▶ [The data]:
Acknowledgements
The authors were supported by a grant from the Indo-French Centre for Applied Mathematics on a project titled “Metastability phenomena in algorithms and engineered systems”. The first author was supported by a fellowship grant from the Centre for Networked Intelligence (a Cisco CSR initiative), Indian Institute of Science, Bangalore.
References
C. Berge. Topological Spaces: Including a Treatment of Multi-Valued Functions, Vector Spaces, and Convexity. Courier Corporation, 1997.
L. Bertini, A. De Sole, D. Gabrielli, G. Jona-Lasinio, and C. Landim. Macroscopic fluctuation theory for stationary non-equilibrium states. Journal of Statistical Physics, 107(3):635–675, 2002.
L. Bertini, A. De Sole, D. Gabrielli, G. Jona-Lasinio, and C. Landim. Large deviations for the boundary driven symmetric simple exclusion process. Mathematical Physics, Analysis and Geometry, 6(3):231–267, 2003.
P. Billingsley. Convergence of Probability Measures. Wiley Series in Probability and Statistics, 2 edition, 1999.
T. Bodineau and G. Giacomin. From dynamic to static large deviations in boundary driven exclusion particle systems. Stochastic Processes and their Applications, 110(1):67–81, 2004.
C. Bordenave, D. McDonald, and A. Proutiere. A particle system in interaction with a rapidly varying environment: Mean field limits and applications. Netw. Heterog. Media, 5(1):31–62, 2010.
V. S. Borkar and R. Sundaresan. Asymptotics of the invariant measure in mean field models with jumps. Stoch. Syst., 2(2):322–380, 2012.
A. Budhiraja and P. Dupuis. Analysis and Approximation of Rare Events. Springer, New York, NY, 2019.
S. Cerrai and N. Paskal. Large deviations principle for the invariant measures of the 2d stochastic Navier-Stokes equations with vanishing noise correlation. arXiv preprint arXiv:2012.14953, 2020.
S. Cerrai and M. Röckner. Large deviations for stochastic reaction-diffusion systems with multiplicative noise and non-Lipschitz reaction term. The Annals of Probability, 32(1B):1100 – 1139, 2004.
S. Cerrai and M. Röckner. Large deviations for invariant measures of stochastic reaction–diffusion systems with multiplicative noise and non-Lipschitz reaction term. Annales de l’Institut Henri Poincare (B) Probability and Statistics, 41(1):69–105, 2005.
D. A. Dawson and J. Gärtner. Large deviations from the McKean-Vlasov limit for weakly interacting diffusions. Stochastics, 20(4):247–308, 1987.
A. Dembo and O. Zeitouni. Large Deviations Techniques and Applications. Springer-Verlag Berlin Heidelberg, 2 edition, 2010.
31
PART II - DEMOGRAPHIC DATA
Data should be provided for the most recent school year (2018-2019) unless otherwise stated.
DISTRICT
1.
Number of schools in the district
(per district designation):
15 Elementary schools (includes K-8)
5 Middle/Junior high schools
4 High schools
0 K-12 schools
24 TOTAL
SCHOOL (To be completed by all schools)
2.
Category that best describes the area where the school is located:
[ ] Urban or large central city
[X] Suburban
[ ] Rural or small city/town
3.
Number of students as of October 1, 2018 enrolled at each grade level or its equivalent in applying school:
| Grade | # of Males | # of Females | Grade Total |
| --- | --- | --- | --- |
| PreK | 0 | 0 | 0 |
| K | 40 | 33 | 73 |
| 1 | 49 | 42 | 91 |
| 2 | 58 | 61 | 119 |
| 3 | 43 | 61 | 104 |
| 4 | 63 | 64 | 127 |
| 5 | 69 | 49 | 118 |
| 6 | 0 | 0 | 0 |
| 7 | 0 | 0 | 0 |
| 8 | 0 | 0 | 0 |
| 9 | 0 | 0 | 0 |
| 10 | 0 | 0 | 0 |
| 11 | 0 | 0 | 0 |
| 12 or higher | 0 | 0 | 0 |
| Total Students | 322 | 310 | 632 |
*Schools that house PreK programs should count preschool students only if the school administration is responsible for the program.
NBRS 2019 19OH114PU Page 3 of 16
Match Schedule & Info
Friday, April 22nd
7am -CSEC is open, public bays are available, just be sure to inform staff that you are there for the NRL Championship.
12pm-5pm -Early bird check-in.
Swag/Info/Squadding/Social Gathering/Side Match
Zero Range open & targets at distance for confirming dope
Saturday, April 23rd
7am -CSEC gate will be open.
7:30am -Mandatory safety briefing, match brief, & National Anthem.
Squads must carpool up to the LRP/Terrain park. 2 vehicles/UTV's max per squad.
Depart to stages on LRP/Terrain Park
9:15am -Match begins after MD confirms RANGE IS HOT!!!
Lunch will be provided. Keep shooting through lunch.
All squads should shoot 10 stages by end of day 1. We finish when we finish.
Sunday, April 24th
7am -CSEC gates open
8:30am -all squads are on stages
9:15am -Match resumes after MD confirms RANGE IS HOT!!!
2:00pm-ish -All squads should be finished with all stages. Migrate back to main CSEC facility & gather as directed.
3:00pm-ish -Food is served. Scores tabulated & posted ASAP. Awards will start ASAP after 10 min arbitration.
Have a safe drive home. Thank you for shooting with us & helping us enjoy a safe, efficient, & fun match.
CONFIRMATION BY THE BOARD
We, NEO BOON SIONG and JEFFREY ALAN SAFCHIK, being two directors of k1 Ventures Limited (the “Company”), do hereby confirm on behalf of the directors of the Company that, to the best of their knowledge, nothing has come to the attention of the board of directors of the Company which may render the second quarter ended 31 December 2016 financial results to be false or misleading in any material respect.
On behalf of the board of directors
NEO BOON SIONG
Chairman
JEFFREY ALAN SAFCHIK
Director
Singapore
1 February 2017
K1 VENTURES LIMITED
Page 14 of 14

▶ [Assignment]: Return the records in full. Omit nothing.

▶ [Answer to this problem]:
Acknowledgements
The authors were supported by a grant from the Indo-French Centre for Applied Mathematics on a project titled “Metastability phenomena in algorithms and engineered systems”. The first author was supported by a fellowship grant from the Centre for Networked Intelligence (a Cisco CSR initiative), Indian Institute of Science, Bangalore.
References
C. Berge. Topological Spaces: Including a Treatment of Multi-Valued Functions, Vector Spaces, and Convexity. Courier Corporation, 1997.
L. Bertini, A. De Sole, D. Gabrielli, G. Jona-Lasinio, and C. Landim. Macroscopic fluctuation theory for stationary non-equilibrium states. Journal of Statistical Physics, 107(3):635–675, 2002.
L. Bertini, A. De Sole, D. Gabrielli, G. Jona-Lasinio, and C. Landim. Large deviations for the boundary driven symmetric simple exclusion process. Mathematical Physics, Analysis and Geometry, 6(3):231–267, 2003.
P. Billingsley. Convergence of Probability Measures. Wiley Series in Probability and Statistics, 2 edition, 1999.
T. Bodineau and G. Giacomin. From dynamic to static large deviations in boundary driven exclusion particle systems. Stochastic Processes and their Applications, 110(1):67–81, 2004.
C. Bordenave, D. McDonald, and A. Proutiere. A particle system in interaction with a rapidly varying environment: Mean field limits and applications. Netw. Heterog. Media, 5(1):31–62, 2010.
V. S. Borkar and R. Sundaresan. Asymptotics of the invariant measure in mean field models with jumps. Stoch. Syst., 2(2):322–380, 2012.
A. Budhiraja and P. Dupuis. Analysis and Approximation of Rare Events. Springer, New York, NY, 2019.
S. Cerrai and N. Paskal. Large deviations principle for the invariant measures of the 2d stochastic Navier-Stokes equations with vanishing noise correlation. arXiv preprint arXiv:2012.14953, 2020.
S. Cerrai and M. Röckner. Large deviations for stochastic reaction-diffusion systems with multiplicative noise and non-Lipschitz reaction term. The Annals of Probability, 32(1B):1100 – 1139, 2004.
S. Cerrai and M. Röckner. Large deviations for invariant measures of stochastic reaction–diffusion systems with multiplicative noise and non-Lipschitz reaction term. Annales de l’Institut Henri Poincare (B) Probability and Statistics, 41(1):69–105, 2005.
D. A. Dawson and J. Gärtner. Large deviations from the McKean-Vlasov limit for weakly interacting diffusions. Stochastics, 20(4):247–308, 1987.
A. Dembo and O. Zeitouni. Large Deviations Techniques and Applications. Springer-Verlag Berlin Heidelberg, 2 edition, 2010.
31
PART II - DEMOGRAPHIC DATA
Data should be provided for the most recent school year (2018-2019) unless otherwise stated.
DISTRICT
1.
Number of schools in the district
(per district designation):
15 Elementary schools (includes K-8)
5 Middle/Junior high schools
4 High schools
0 K-12 schools
24 TOTAL
SCHOOL (To be completed by all schools)
2.
Category that best describes the area where the school is located:
[ ] Urban or large central city
[X] Suburban
[ ] Rural or small city/town
3.
Number of students as of October 1, 2018 enrolled at each grade level or its equivalent in applying school:
| Grade | # of Males | # of Females | Grade Total |
| --- | --- | --- | --- |
| PreK | 0 | 0 | 0 |
| K | 40 | 33 | 73 |
| 1 | 49 | 42 | 91 |
| 2 | 58 | 61 | 119 |
| 3 | 43 | 61 | 104 |
| 4 | 63 | 64 | 127 |
| 5 | 69 | 49 | 118 |
| 6 | 0 | 0 | 0 |
| 7 | 0 | 0 | 0 |
| 8 | 0 | 0 | 0 |
| 9 | 0 | 0 | 0 |
| 10 | 0 | 0 | 0 |
| 11 | 0 | 0 | 0 |
| 12 or higher | 0 | 0 | 0 |
| Total Students | 322 | 310 | 632 |
*Schools that house PreK programs should count preschool students only if the school administration is responsible for the program.
NBRS 2019 19OH114PU Page 3 of 16
Match Schedule & Info
Friday, April 22nd
7am -CSEC is open, public bays are available, just be sure to inform staff that you are there for the NRL Championship.
12pm-5pm -Early bird check-in.
Swag/Info/Squadding/Social Gathering/Side Match
Zero Range open & targets at distance for confirming dope
Saturday, April 23rd
7am -CSEC gate will be open.
7:30am -Mandatory safety briefing, match brief, & National Anthem.
Squads must carpool up to the LRP/Terrain park. 2 vehicles/UTV's max per squad.
Depart to stages on LRP/Terrain Park
9:15am -Match begins after MD confirms RANGE IS HOT!!!
Lunch will be provided. Keep shooting through lunch.
All squads should shoot 10 stages by end of day 1. We finish when we finish.
Sunday, April 24th
7am -CSEC gates open
8:30am -all squads are on stages
9:15am -Match resumes after MD confirms RANGE IS HOT!!!
2:00pm-ish -All squads should be finished with all stages. Migrate back to main CSEC facility & gather as directed.
3:00pm-ish -Food is served. Scores tabulated & posted ASAP. Awards will start ASAP after 10 min arbitration.
Have a safe drive home. Thank you for shooting with us & helping us enjoy a safe, efficient, & fun match.
CONFIRMATION BY THE BOARD
We, NEO BOON SIONG and JEFFREY ALAN SAFCHIK, being two directors of k1 Ventures Limited (the “Company”), do hereby confirm on behalf of the directors of the Company that, to the best of their knowledge, nothing has come to the attention of the board of directors of the Company which may render the second quarter ended 31 December 2016 financial results to be false or misleading in any material respect.
On behalf of the board of directors
NEO BOON SIONG
Chairman
JEFFREY ALAN SAFCHIK
Director
Singapore
1 February 2017
K1 VENTURES LIMITED
Page 14 of 14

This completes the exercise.